Despite the limitations imposed on “passive investment income” by the Internal Revenue Code, a subchapter S corporation is a solid choice for operations which obtain most of their income in the form of capital gains. This includes day traders, swing traders, and family offices.
The tax benefits of the S corporation to owner-operated trading firms are well known, as described in this Forbes article. An S corporation must pay the owner-operator a fair market salary for management services, which generates self-employment income for the purpose of retirement plan contributions, health insurance premium deductions, and other deductions applied to AGI. At the same time, the S corporation can pass through net operating losses which are then further deductible to the owner-operator (to the extent of the owner’s basis in the S corporation).
The combination, when implemented by a knowledgeable tax practitioner, saves thousands in taxes compared to the alternatives.
Even better, net capital gains realized by the S corporation are passed through to the owner and taxed at the preferential individual capital gains rates (as low as 0% and a maximum of 23.8% as of 2017) instead of the much higher individual or corporate income tax rates.
But there’s one potentially major problem: IRC 1362(d)(3)(A). This section provides for automatic termination of a corporation’s S status if for three consecutive tax years, more than 25% of the S corporation’s gross receipts consist of “passive investment income”. The intent seems to be to discourage the use of an S corporation as a holding company.

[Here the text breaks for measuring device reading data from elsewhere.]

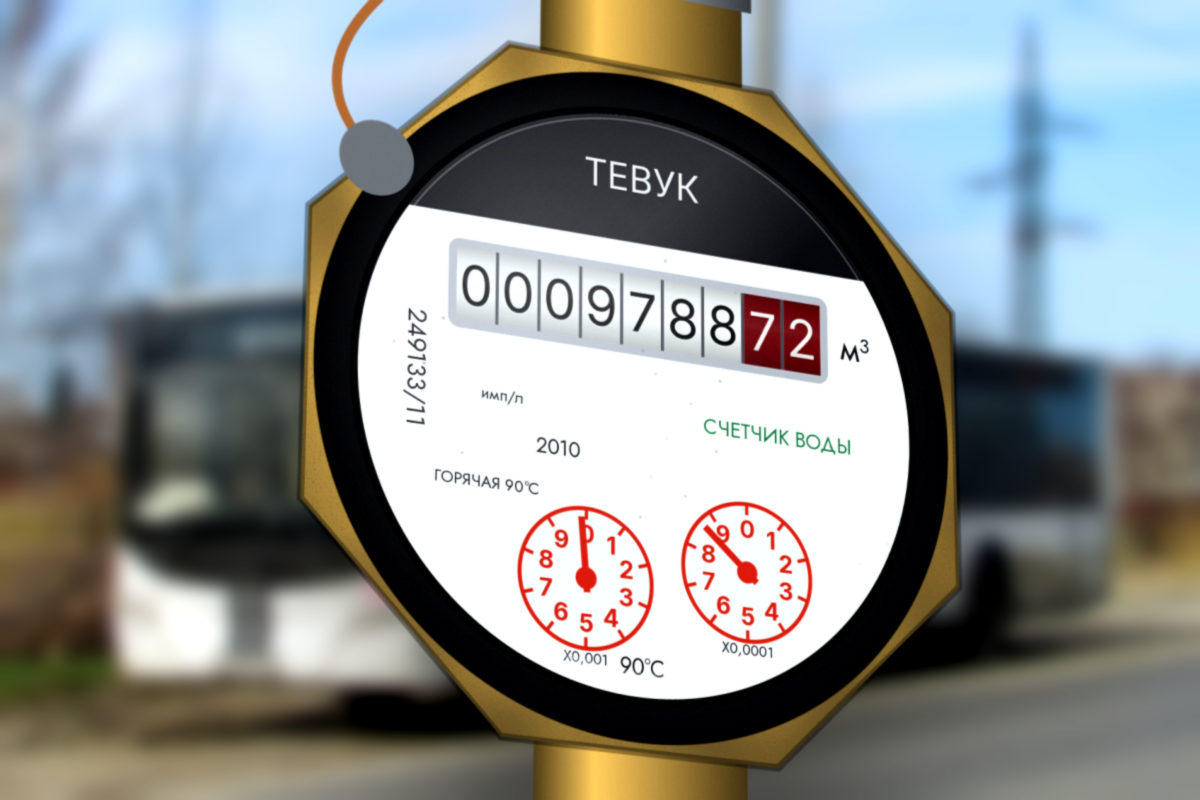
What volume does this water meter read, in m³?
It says 9788.7198 m³
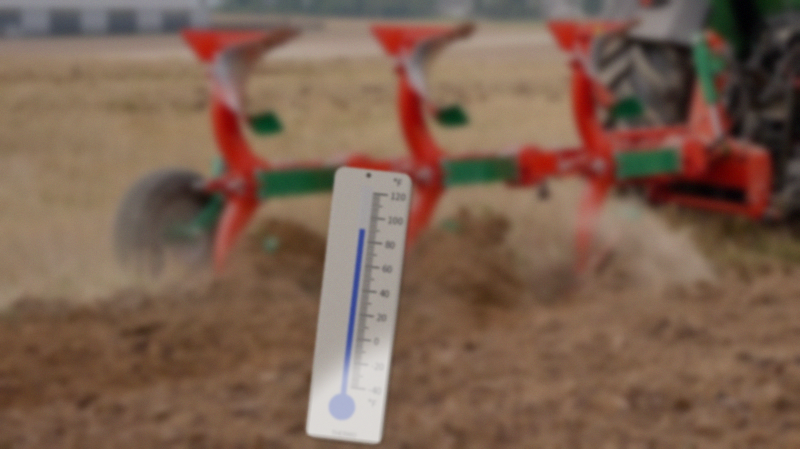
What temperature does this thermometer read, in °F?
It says 90 °F
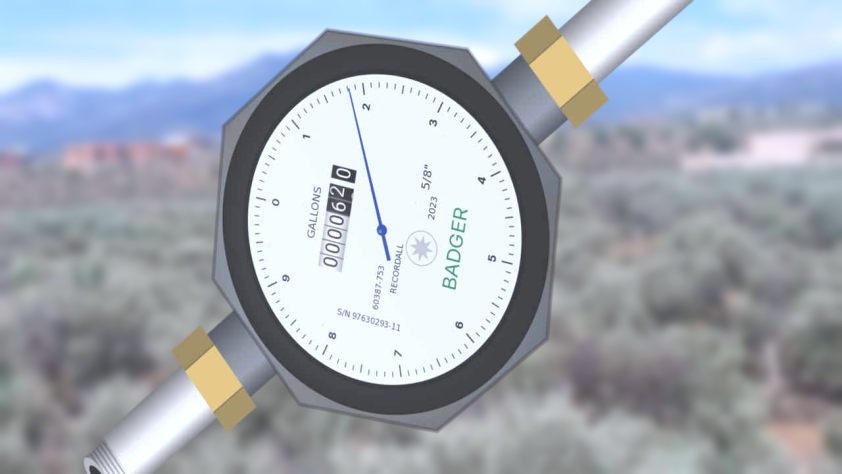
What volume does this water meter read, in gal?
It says 621.8 gal
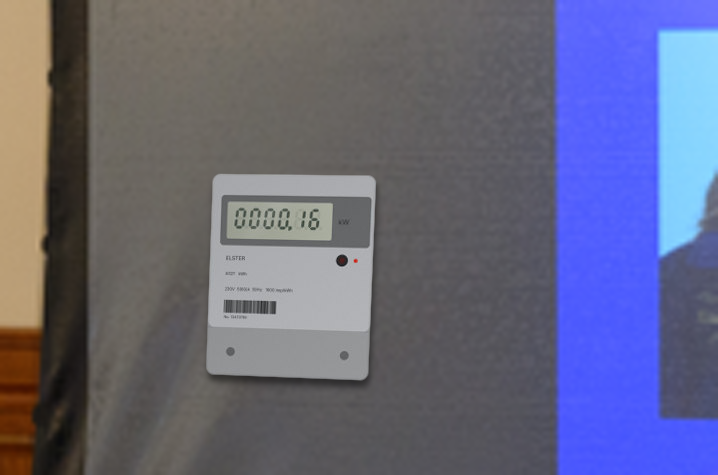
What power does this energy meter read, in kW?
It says 0.16 kW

That caveat potentially pours cold water on using the S corporation for management of financial assets, since a corporation with terminated S status cannot re-elect S status for five years afterwards.
So what exactly is “passive investment income”? IRC 1362(d)(3)(C) provides a definition, but let’s first look at some other definitions of passive income in the tax code for context.
The basic definition of passive activity income comes from IRC 469. The rules define any income-producing activity in which the owner does not materially participate, as well as rents regardless of material participation (unless the taxpayer elects real estate professional status), as a passive activity. However, what could be called portfolio income (unearned income not derived from a trade or business), which would otherwise be considered passive by that definition, is specifically excluded from the definition in order to eliminate the possibility of using such portfolio income to unlock passive losses which would otherwise have to be suspended. The types of portfolio income excluded here are:
- interest, dividends, annuities, royalties, and capital gains (gains on property).
For passive foreign investment companies (PFIC), “passive income” is defined in IRC 1297(b) as any income that would be considered foreign personal holding company income (FPHCI) in IRC 954(c). The types of income subject to punitive anti-deferral rules in both cases are:
- dividends, interest, royalties, rents, annuities, capital gains, commodity gains, foreign currency gains, lending fees, and more, subject to exceptions.
For tax-exempt entities such as nonprofits, 401(k) trusts, and IRAs, IRC 512(b) defines the types of income which are considered not to be income from a trade or business — and thus avoid treatment as unrelated business taxable income (UBTI). (This is probably intended to limit tax-exempt entities to obtaining portfolio [unearned, non-business] income, with the presumed goal of preventing tax-exempt entities from engaging in competitive business while in possession of a tax advantage perceived to be unfair.) These categories are:
- dividends, interest, margin loan income, lending fees, annuities, royalties, rents and capital gains, and more, subject to exceptions.
For tax-exempt private foundations, a 2% excise tax is imposed on “net investment income”, defined in IRC 4940(c) as:
- interest, dividends, rents, loan payments, royalties, and capital gains.
This looks terrible for the S corporation owner. Why? In at least four other places in the tax code, the IRS groups capital gains with other forms of portfolio income. If capital gains are included in the definition of “passive investment income”, then a trading company that takes most of its entity-level income as capital gains could hardly avoid revocation of S status.
And in fact, until 2007 that was exactly the case. IRC 1362(d)(3)(C)(i), as of 2006, read:
Except as otherwise provided in this subparagraph, the term “passive investment income” means gross receipts derived from royalties, rents, dividends, interest, annuities, and sales or exchanges of stock or securities (gross receipts from such sales or exchanges being taken into account for purposes of this paragraph only to the extent of gains therefrom).
So a trading company whose income consisted primarily of capital gains on real property or other non-stock, non-security property could avoid revocation of S status, but not one whose income consisted primarily of capital gains on stock or securities. Avoiding revocation of S status for a day-trading corporation would have been impossible under those terms.
Fortunately, this section was amended by a rider on the a 2007 appropriations bill. The modern language now states:
Except as otherwise provided in this subparagraph, the term “passive investment income” means gross receipts derived from royalties, rents, dividends, interest, and annuities.
Note the excision of the entire section that had previously defined capital gains as “passive investment income” for an S corporation.
This particular Internal Revenue Code attempt at a definition of passive income manages to be inconsistent with all the others. However, the inconsistency is one that happens to fall squarely in the favor of the S corporation as the entity of choice for traders.